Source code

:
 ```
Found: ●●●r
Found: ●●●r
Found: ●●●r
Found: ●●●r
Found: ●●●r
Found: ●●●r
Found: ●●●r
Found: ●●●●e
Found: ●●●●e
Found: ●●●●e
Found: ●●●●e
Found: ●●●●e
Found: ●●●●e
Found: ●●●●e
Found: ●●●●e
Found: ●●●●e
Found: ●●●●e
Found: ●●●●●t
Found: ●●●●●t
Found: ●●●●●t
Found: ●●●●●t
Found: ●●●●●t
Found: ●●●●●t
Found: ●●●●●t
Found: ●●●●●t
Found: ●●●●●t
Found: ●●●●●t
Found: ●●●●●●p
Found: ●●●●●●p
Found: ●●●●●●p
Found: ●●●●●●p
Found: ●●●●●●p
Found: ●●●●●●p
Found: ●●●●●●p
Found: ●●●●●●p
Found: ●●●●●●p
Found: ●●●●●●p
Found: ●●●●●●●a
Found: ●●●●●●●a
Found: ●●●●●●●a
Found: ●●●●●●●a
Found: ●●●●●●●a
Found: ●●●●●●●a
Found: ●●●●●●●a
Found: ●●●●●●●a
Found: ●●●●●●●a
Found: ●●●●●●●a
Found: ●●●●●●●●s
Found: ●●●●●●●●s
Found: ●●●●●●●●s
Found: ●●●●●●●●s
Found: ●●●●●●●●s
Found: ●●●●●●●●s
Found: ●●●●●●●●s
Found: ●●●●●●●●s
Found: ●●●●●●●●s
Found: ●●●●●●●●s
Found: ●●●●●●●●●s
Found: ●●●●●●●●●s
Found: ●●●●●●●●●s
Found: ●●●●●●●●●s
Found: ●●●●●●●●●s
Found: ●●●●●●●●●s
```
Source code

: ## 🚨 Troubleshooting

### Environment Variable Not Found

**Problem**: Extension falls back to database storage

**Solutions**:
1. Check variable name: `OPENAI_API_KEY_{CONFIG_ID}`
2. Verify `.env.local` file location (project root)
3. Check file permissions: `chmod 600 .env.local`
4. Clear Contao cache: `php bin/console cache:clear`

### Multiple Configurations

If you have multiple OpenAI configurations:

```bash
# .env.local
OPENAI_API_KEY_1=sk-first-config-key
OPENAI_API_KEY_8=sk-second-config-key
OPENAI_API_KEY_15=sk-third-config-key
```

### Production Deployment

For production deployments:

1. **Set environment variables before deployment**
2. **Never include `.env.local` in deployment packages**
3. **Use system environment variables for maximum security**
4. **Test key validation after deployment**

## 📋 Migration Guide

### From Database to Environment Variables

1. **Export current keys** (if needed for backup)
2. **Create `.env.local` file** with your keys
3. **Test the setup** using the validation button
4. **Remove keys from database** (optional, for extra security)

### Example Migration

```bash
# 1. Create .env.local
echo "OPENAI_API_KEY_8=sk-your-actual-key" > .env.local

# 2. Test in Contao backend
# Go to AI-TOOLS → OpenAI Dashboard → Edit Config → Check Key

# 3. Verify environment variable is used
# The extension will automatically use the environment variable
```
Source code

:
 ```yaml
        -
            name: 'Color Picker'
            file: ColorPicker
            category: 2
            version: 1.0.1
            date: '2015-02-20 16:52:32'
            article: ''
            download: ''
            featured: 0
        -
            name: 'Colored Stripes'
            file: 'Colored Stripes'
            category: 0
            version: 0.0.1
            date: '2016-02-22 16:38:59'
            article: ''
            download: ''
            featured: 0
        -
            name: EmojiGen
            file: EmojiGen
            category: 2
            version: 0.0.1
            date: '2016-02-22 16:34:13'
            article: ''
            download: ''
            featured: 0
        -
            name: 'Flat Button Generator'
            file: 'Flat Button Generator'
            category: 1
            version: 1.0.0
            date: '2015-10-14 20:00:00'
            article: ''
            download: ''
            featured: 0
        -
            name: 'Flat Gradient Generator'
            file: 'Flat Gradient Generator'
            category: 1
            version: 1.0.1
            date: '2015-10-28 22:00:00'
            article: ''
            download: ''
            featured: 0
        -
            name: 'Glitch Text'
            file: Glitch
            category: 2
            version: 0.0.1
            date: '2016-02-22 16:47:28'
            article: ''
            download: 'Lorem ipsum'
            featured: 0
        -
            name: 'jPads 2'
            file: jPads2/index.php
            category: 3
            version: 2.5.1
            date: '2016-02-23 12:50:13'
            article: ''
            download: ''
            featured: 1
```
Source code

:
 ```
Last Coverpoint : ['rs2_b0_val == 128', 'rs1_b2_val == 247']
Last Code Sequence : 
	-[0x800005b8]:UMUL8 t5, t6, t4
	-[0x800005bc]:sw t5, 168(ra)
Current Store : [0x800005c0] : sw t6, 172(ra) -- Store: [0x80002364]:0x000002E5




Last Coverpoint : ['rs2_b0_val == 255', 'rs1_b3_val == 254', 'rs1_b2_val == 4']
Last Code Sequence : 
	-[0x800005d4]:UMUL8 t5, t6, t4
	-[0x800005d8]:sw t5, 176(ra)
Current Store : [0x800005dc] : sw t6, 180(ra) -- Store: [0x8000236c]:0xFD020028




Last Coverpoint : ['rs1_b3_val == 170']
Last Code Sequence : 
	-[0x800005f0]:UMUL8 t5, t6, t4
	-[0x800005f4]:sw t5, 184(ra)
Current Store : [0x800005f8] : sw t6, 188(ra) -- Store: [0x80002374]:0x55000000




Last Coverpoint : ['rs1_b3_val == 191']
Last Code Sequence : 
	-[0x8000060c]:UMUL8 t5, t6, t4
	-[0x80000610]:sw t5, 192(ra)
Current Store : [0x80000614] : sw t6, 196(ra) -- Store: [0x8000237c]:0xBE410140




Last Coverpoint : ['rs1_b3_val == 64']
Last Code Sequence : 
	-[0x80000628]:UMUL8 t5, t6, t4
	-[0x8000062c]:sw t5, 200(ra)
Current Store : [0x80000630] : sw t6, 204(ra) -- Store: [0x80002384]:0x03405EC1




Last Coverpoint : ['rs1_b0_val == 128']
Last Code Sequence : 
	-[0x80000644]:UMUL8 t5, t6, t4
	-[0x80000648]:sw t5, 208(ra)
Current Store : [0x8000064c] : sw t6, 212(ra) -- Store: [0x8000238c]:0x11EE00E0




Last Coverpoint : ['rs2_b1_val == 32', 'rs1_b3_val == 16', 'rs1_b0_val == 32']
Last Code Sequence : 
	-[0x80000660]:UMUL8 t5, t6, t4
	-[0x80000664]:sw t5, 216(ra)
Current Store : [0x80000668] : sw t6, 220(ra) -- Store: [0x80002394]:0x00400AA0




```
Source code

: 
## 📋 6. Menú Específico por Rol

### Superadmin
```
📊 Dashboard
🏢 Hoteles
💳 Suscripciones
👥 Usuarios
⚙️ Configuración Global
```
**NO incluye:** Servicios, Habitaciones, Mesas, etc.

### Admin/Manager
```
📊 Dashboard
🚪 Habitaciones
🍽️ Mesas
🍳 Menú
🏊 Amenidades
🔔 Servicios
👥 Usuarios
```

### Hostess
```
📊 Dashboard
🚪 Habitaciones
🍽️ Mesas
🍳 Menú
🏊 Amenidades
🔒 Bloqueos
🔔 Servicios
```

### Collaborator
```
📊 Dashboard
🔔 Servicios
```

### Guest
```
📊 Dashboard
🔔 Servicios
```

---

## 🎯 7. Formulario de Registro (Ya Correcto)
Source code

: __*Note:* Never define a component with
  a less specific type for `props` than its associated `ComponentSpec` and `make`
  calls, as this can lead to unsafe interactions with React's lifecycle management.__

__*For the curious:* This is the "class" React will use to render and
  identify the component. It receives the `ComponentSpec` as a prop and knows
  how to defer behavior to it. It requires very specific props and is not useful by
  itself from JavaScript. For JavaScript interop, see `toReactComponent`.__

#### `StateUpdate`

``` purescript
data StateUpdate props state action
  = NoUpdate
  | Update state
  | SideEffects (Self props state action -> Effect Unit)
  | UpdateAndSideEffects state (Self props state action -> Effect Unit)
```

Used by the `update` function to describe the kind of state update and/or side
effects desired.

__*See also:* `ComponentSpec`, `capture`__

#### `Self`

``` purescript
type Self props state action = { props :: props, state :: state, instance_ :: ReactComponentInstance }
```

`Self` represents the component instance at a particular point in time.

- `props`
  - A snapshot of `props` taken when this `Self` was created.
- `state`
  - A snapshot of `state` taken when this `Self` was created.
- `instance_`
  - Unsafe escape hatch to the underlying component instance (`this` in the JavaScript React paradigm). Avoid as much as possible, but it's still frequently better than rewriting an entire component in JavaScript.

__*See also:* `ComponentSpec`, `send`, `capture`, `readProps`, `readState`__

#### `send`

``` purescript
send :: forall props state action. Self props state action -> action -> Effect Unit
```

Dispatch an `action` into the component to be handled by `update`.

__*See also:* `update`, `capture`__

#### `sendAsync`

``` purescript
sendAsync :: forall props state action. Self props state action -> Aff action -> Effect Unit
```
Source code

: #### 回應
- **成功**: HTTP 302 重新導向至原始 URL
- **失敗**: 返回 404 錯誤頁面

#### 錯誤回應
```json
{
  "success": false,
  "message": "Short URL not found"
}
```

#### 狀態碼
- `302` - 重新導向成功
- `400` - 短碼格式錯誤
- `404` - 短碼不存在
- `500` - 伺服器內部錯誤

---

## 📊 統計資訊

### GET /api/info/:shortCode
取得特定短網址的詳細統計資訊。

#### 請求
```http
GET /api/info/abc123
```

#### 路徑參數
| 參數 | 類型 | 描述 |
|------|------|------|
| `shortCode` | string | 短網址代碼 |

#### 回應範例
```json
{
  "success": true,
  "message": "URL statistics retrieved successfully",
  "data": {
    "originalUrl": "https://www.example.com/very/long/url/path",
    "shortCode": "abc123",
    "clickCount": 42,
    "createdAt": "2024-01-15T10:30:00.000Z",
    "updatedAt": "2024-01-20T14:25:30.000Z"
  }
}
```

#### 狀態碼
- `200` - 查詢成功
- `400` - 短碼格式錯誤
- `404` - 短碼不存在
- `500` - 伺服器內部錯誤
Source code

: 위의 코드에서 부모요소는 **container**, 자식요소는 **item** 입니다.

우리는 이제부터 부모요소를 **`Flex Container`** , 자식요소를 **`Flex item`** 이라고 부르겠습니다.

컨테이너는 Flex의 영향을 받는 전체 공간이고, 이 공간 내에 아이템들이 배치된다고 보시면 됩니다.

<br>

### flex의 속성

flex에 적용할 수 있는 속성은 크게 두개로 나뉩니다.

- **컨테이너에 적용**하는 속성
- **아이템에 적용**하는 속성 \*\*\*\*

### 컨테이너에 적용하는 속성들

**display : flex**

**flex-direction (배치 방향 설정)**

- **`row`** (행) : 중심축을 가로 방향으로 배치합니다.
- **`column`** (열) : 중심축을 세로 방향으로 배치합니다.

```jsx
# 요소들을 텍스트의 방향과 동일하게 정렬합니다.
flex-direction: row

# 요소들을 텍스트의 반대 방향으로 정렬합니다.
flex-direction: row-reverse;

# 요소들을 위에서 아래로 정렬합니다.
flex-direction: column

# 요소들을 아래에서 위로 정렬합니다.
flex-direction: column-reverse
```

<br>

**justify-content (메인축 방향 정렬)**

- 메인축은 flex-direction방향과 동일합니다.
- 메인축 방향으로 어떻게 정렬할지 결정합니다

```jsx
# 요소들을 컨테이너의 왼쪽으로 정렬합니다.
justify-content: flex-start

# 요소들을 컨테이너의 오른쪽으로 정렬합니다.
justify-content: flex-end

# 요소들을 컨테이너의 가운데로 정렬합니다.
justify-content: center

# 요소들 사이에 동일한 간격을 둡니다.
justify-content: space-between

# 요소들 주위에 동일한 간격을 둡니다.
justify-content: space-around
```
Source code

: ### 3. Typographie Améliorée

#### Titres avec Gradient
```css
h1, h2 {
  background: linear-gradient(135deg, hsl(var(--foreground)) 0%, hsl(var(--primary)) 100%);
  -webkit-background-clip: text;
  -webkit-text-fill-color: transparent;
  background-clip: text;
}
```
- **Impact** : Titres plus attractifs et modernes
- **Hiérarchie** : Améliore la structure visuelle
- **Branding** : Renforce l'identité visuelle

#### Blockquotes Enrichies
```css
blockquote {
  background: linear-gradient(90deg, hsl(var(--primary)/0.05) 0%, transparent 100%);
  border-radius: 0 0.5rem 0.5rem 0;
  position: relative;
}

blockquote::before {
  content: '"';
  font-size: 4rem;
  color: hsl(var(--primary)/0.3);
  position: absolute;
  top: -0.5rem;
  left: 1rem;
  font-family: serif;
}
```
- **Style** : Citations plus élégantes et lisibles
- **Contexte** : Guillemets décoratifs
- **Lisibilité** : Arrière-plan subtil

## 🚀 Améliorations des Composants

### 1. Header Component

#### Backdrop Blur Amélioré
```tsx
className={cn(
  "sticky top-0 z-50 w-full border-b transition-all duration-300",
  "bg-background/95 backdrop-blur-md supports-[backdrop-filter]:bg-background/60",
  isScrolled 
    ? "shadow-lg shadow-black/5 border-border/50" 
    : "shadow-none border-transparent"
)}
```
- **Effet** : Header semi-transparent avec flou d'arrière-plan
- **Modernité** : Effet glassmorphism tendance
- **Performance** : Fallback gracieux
§
PROBLEM REQUIREMENTS
From the listing above, collect every line that mentions the word "capture".

SOLUTION TO THIS EXERCISE
__*See also:* `ComponentSpec`, `capture`__
__*See also:* `ComponentSpec`, `send`, `capture`, `readProps`, `readState`__
__*See also:* `update`, `capture`__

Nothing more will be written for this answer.